***** Text *****

Several years ago, I was invited by television director and documentary maker Juan Pin Vilar to a program on the Cubavisión Internacional channel, to talk about the promotion of electronic music and other aspects in Cuba. I told him that it was a controversial issue and that he could not leave anything out or overlook pioneering festivals of this genre such as the late Rotilla. He told me to say what I thought, that the hard core of the conversation would be included in the edition.
Indeed, when I saw the broadcast of the program, I was surprised that the most important part of the exchange had aired. I was very satisfied with his work as director and scriptwriter of the space.
Juan Pin no longer works in Cuban television (nor do I in the Granma newspaper). He is promoting his career as an independent filmmaker and continues to direct works that he considers to have something to contribute to the cultural diversity of the country (I now work for OnCuba).
Juan Pin Vilar’s career has always been surrounded by controversy. He is someone who says what he thinks and that has brought him more than one confrontation in various spaces of culture and communication in Cuba.
He has been closely linked to various exponents of the Nueva Trova and music in Latin America. He is very close to Pablo Milanés, Fito Páez, and was Francisco Céspedes’s manager for many years. He has played a fundamental role in the organization of the Fito and Pancho concerts in Cuba. I remember that on one occasion I interviewed the Argentine thanks to his intervention. Fito was surrounded by friends and musicians, in one of the dressing rooms of the Karl Marx Theater, and he received me to speak briefly about his return to Havana and the affections he shares with the Cubans.
Juan Pin believes in peaceful demonstrations as a way to defend causes that he assumes just. That is why he participated in the recent convocation of Cuban artists and intellectuals who gathered in front of the Ministry of Culture (MINCULT). What initially attracted mainly young people later became a meeting where Cuban artists of different generations met because they had something to say and they felt that the cause could also be theirs.
The protesters demanded to speak with Minister of Culture Alpidio Alonso, to present their concerns and annoyances about the barriers that, in their opinion, prevent full creation on the island, and the development of Cuban society. Finally, after almost 10 hours, a group of 30 artists was received on behalf of the rest. They met with the deputy minister of culture, Fernando Rojas. In the exchange, Juan Pin talked to these young people and other established figures such as director Fernando Pérez and actor Jorge Perugorría.

*****

• [Set task A]:
Rewrite the paragraph of the profile above that begins "He has been closely linked" as a bulleted list, keeping its main facts.
• [Set task B]:
Reproduce word for word the passage of the profile that starts at the words "Indeed, when I" and ends after "communication in Cuba.".
• [Set task C]:
In the profile, which deputy minister of culture met with the group of 30 artists?

***** Stored data *****

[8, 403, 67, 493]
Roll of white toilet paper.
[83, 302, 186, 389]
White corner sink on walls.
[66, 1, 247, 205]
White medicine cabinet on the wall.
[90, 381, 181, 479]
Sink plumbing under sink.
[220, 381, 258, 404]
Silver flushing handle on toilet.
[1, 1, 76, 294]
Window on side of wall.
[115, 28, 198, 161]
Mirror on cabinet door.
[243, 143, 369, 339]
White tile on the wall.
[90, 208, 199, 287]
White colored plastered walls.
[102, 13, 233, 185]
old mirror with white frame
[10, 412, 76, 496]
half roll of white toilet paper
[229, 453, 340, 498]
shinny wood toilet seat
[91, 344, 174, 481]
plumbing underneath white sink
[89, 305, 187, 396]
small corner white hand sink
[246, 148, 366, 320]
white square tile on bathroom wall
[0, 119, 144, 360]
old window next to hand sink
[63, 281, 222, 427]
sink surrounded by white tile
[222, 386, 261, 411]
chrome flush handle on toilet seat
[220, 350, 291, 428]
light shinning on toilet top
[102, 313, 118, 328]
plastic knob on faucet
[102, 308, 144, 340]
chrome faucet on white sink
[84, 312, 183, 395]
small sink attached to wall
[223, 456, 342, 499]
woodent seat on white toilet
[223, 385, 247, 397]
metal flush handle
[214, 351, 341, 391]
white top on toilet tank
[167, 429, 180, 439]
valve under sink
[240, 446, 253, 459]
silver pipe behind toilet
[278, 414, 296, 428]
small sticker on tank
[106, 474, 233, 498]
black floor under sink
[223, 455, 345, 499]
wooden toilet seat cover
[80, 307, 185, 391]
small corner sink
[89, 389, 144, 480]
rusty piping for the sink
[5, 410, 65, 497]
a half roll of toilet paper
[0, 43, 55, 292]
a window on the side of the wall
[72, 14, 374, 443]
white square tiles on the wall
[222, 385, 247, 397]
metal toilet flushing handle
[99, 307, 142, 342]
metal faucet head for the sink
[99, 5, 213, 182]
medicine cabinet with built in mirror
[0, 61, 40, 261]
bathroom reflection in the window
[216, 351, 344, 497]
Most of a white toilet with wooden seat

*****

• [Task answer A]:
- He has been closely linked to various figures of the Nueva Trova and Latin American music.
- He is very close to Pablo Milanés and Fito Páez.
- He was Francisco Céspedes's manager for many years.
- He played a fundamental role in organizing the Fito and Pancho concerts in Cuba.
- Through him, the writer once interviewed Fito Páez in a dressing room of the Karl Marx Theater, where the musician was surrounded by friends and musicians and spoke briefly about his return to Havana and his shared affections with Cubans.

• [Task answer B]:
Indeed, when I saw the broadcast of the program, I was surprised that the most important part of the exchange had aired. I was very satisfied with his work as director and scriptwriter of the space.
Juan Pin no longer works in Cuban television (nor do I in the Granma newspaper). He is promoting his career as an independent filmmaker and continues to direct works that he considers to have something to contribute to the cultural diversity of the country (I now work for OnCuba).
Juan Pin Vilar’s career has always been surrounded by controversy. He is someone who says what he thinks and that has brought him more than one confrontation in various spaces of culture and communication in Cuba.

• [Task answer C]:
Fernando Rojas.